## SELECTED EXTRACT
....
It was supposed to be a landmark gathering to strike a charter against racism for the new millennium; an international show of solidarity in the land that overcame apartheid.
In a Seamus Heaneyesque turn of phrase at the opening ceremony of the UN world conference eight days ago, Mrs Mary Robinson said a breakthrough in the struggle against racism would connect with millions worldwide, "in the way that poetry connects and will be heard by that inner ear".
But when the applause for such noble sentiments from the UN High Commissioner for Human Rights died down, it was politics, not poetry that dominated the third world conference against racism in Durban, South Africa.
Delegates from some 170 states did not heed the lofty calls to rise above their disagreements on bitterly contentious issues such as the Middle East and apologies and reparations for slavery and colonialism.
Instead, they reverted to political bickering and horse-trading over painful injustices of the past and present. This transformed what Mrs Robinson had hoped would be a "forward-looking and progressive" event into to an acrimonious and tense gathering which remained unresolved up to the eleventh hour.
It was a tired and weary Belgian Foreign Minister, Mr Louis Michel - the chair of the EU delegation at the negotiations - who admitted at around 8 p.m. yesterday that he did not know if there would be an agreement. "I hope there will be an agreement but I am discouraged, tired and a bit disappointed," he said. While there was still a chance to make the gathering a success, it would be very difficult, he added.
A collapse of the conference against racism would be a devastating disappointment to the UN, Mrs Robinson as the conference's secretary general, South Africa as its host, and the fight against racism.
The walk-out of the downgraded Israeli and US delegates last Monday in protest at "hateful" anti-Israeli language in initial conference draft texts on the Middle East was a significant blow in itself, setting the tone for the week.
....
## AVAILABLE DATA

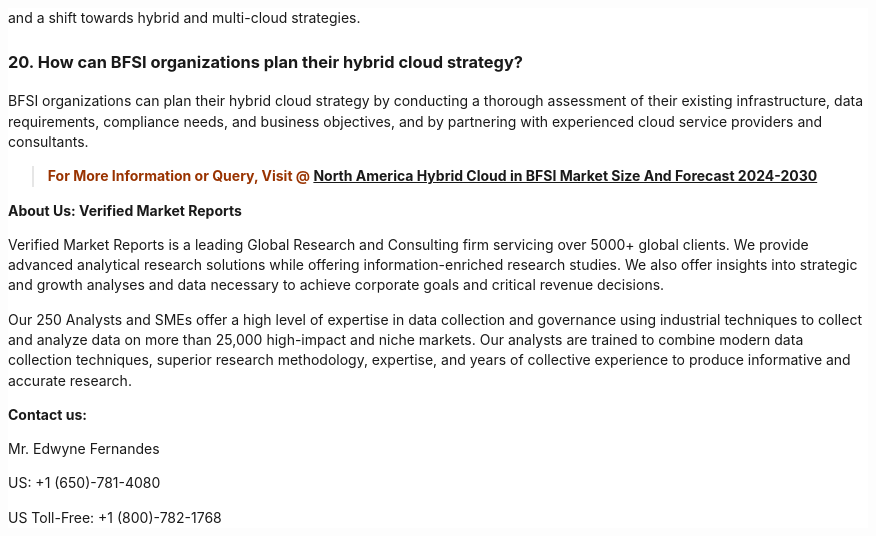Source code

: and a shift towards hybrid and multi-cloud strategies.</p><h3>20. How can BFSI organizations plan their hybrid cloud strategy?</div><div></h3><p>BFSI organizations can plan their hybrid cloud strategy by conducting a thorough assessment of their existing infrastructure, data requirements, compliance needs, and business objectives, and by partnering with experienced cloud service providers and consultants.</p></body></html></p><blockquote><p><span style="color: #993300;"><strong>For More Information or Query, Visit @ <a href="https://www.verifiedmarketreports.com/product/hybrid-cloud-in-bfsi-market/">North America Hybrid Cloud in BFSI Market Size And Forecast 2024-2030</a></strong></span></p></blockquote><p><strong>About Us: Verified Market Reports</strong></p><p>Verified Market Reports is a leading Global Research and Consulting firm servicing over 5000+ global clients. We provide advanced analytical research solutions while offering information-enriched research studies. We also offer insights into strategic and growth analyses and data necessary to achieve corporate goals and critical revenue decisions.</p><p>Our 250 Analysts and SMEs offer a high level of expertise in data collection and governance using industrial techniques to collect and analyze data on more than 25,000 high-impact and niche markets. Our analysts are trained to combine modern data collection techniques, superior research methodology, expertise, and years of collective experience to produce informative and accurate research.</p><p><strong>Contact us:</strong></p><p>Mr. Edwyne Fernandes</p><p>US: +1 (650)-781-4080</p><p>US Toll-Free: +1 (800)-782-1768</p>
....
## PROBLEM TO WORK ON
In the article on the Durban conference against racism, who chaired the EU delegation at the negotiations?

## RESPONSE FOR THIS EXERCISE
Belgian Foreign Minister Mr Louis Michel.